===== Selected passage

The Time I Was a Cover Model : Posing for a Famous Music Album in Exotic Bangladesh, Storytime with Emme

The Time I Was a Cover Model : Posing for a Famous Music Album in Exotic Bangladesh, Storytime with Emme

Model for a Famous Music Album in Exotic Bangladesh

 

Once upon a time long ago in an exotic faraway land, I served as the face of a love song.

 

From a shy party guest with unexpected paparazzi to a model posing on the cover of a famous Bangla music album, relive this surprising moment with me again.  It’s a tale too good not to share, so keep reading for my surreal experience as a music industry model in the tropical country of Bangladesh.

 

It was almost summer in the hot city of Dhaka and much of the entertainment revolved around socializing in air conditioned spaces.  Drinking and red meat are outlawed under the Muslim government, but if you’re a foreigner and in a private place, rules and laws don’t really apply.  If you can afford the local custom of bribery, that is.  Members clubs exist to alleviate this situation for local expatriates, foreign workers, diplomatic families, and even affluent tourists.

 

Once through the elaborately detailed doors of this hidden aristocratic world in the heart of some of the most harrowing poverty on earth, life is very European.  I was reminded of the British conquest of India and the reigning elite they left in a state of luxury, waited on by a nation of the nearly enslaved.  I was introduced to some of the wealthy glitterati of Bangladesh, some local but most were foreign and native English speakers. 

 

One of the locals that was quite popular in the jet-set scene was an older gentleman who dressed head to toe in ultra-trendy designer outfits absolutely glittering with jewelry.  His style was so opulent and ridiculous I thought everything had to be fake, including his wild stories about celebrities and business moguls.  He turned out to be the top music producer of hits sung in Bangla, the language of the region.

==========

Pull out everything in the cover model story from "Once through the" down to "of the region.", copied word for word. The items that come next are separate material, not part of the cover model story.

===== Supplied entries

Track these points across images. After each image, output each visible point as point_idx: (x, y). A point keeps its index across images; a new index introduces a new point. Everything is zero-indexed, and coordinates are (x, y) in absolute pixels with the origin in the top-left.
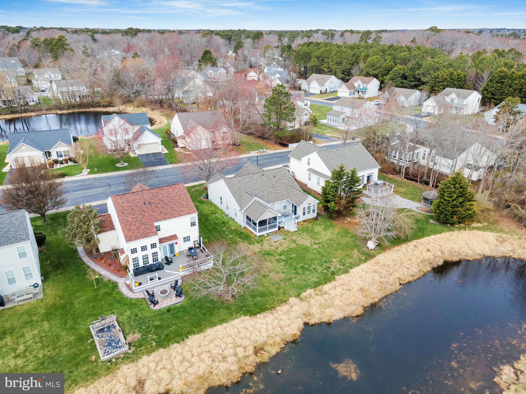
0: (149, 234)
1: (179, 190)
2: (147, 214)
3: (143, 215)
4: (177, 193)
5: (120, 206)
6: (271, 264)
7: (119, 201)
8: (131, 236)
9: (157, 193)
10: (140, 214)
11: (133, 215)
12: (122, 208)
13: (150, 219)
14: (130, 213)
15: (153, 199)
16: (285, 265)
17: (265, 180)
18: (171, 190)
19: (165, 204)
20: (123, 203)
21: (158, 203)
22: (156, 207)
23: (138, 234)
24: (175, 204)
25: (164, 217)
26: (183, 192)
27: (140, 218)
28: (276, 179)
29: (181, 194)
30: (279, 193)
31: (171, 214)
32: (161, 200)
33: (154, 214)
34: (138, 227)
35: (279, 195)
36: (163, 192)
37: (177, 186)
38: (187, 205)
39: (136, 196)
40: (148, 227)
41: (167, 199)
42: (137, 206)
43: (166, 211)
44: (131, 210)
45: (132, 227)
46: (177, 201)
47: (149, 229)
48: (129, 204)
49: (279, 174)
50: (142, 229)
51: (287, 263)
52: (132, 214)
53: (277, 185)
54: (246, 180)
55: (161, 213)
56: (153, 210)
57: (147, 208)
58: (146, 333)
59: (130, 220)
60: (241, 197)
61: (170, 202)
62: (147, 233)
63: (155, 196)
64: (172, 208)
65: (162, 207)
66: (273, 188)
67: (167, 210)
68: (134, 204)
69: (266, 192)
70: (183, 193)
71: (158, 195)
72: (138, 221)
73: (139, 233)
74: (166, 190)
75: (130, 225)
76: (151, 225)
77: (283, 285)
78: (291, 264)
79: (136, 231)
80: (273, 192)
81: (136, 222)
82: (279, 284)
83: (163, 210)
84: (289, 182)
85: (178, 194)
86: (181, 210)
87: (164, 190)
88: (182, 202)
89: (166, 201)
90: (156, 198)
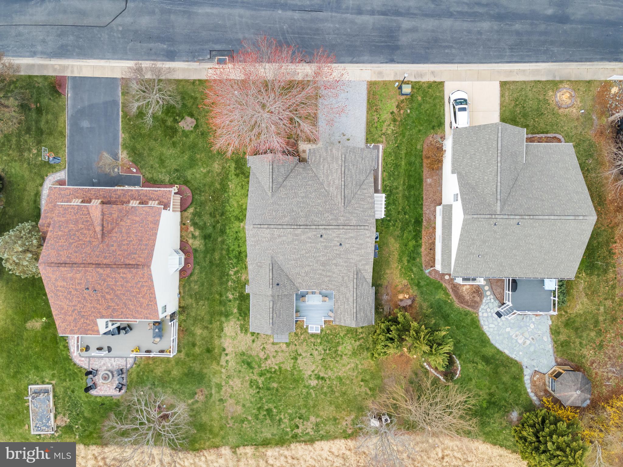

==========
===== Supplied entries

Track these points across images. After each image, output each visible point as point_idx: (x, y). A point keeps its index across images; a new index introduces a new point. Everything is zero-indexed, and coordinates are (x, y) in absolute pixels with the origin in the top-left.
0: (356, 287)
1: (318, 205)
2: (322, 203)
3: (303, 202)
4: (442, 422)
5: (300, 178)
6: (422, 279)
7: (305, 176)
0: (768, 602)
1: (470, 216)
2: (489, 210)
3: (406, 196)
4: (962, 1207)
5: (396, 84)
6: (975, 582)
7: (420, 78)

==========

Completed task —
Once through the elaborately detailed doors of this hidden aristocratic world in the heart of some of the most harrowing poverty on earth, life is very European.  I was reminded of the British conquest of India and the reigning elite they left in a state of luxury, waited on by a nation of the nearly enslaved.  I was introduced to some of the wealthy glitterati of Bangladesh, some local but most were foreign and native English speakers. 

 

One of the locals that was quite popular in the jet-set scene was an older gentleman who dressed head to toe in ultra-trendy designer outfits absolutely glittering with jewelry.  His style was so opulent and ridiculous I thought everything had to be fake, including his wild stories about celebrities and business moguls.  He turned out to be the top music producer of hits sung in Bangla, the language of the region.